Perhaps the most poignant moment at the wedding was when everyone was gathered for the ceremony. I was struck by the faces that I saw, and I said to my friend and best man, “I can’t believe they are all here for us.” I was overwhelmed by the fact that all these people had come to help us celebrate, to bear witness and support us on this very special day. It was an epiphany to see the reality of all the relationships that mean so much to me, and since the accident, it has been people and interactions with them that has kept me going. From the support that I was given straight after the accident by a friend, to the continuing support from my wife and the kind words of friends and colleagues from around the world: it is people that help us heal. This is the most positive thing to have come from this whole experience, and to anyone suffering this kind of affliction I would say this: find the people whom you trust and ask for their help, they will be there for you, don’t be alone, don’t isolate yourself anymore than you already are. Whether it is through conversation, through writing or through whatever medium you choose, reach out and connect with those who mean the most to you.
The Tuesday after the wedding I returned to work. I thought that it would be okay this time because the Wedding had been so fantastic, I thought I was probably getting better and I should just stop worrying about things. Okay so I was a bit deaf and I couldn’t smell properly, but so what, people have to deal with worse and still go to work, so why should I be any different – right?

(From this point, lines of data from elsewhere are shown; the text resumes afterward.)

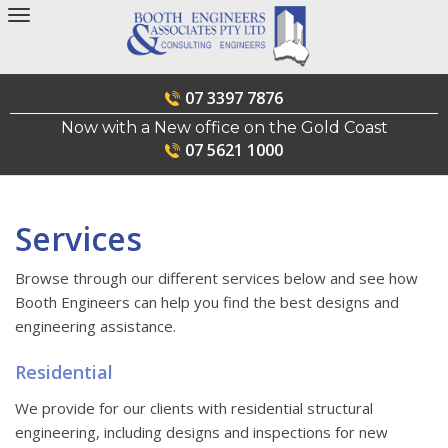
Skip
to
content
07 3397 7876
Now with a New office on the Gold Coast
07 5621 1000
Services
Browse through our different services below and see how
Booth Engineers can help you find the best designs and
engineering assistance.
Residential
We provide for our clients with residential structural
engineering, including designs and inspections for new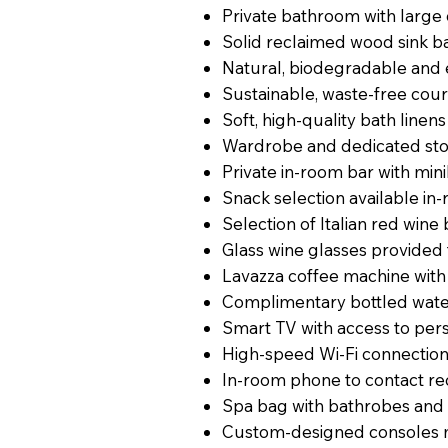
Private bathroom with larg
Solid reclaimed wood sink 
Natural, biodegradable and 
Sustainable, waste-free cour
Soft, high-quality bath linen
Wardrobe and dedicated st
Private in-room bar with min
Snack selection available in
Selection of Italian red wine 
Glass wine glasses provided
Lavazza coffee machine with
Complimentary bottled wat
Smart TV with access to per
High-speed Wi-Fi connectio
In-room phone to contact re
Spa bag with bathrobes and s
Custom-designed consoles m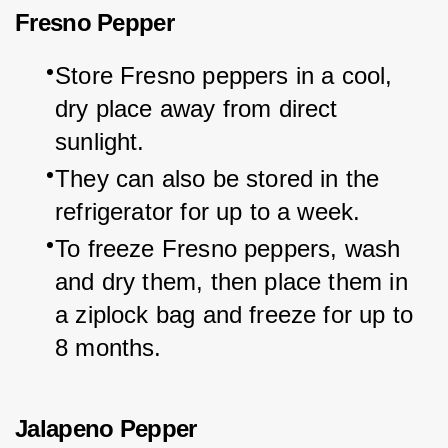
Fresno Pepper
Store Fresno peppers in a cool, 
dry place away from direct 
sunlight.
They can also be stored in the 
refrigerator for up to a week.
To freeze Fresno peppers, wash 
and dry them, then place them in 
a ziplock bag and freeze for up to 
8 months.
Jalapeno Pepper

I could not have been more wrong. Work was sucking the life out of me, I knew that I was withdrawing further and further to the point of zero interaction. I couldn’t bear to look at people, the pupils annoyed me, I was getting angrier and angrier all the time I was there. I could feel my thoughts begin to race as soon as I walked through the door. By Thursday I was asked to come and have a chat with my manager and the senior vice principal, both of whom I hold in high regard and I know have the utmost respect to the work that I do. I had already asked for a referral to Occupational Health so that I could talk to someone about what I was experiencing. In my irrational state I had convinced myself that if I told my manager what was really going on I would risk losing my job – again, I could not have been more wrong.
My colleagues asked me what was wrong and told me that they were worried about me. I had not been myself for two weeks and I was clearly getting worse. My energy levels were dropping, I was looking pale and in a constant state of upset. I was so grateful for this intervention. It gave me the opportunity to say what I so desperately needed to say. I felt supported and cared about in an environment that I had been finding increasingly hostile (it is not a hostile environment, but this was what my addled mind was telling me). I was sent home and the next day the doctor signed me off work for a month.
“I’m sorry it’s so shit,” he said, “but these are the symptoms of post concussion syndrome. You need time to regroup, you need rest, it will take time.”
It was official – it was time to go home.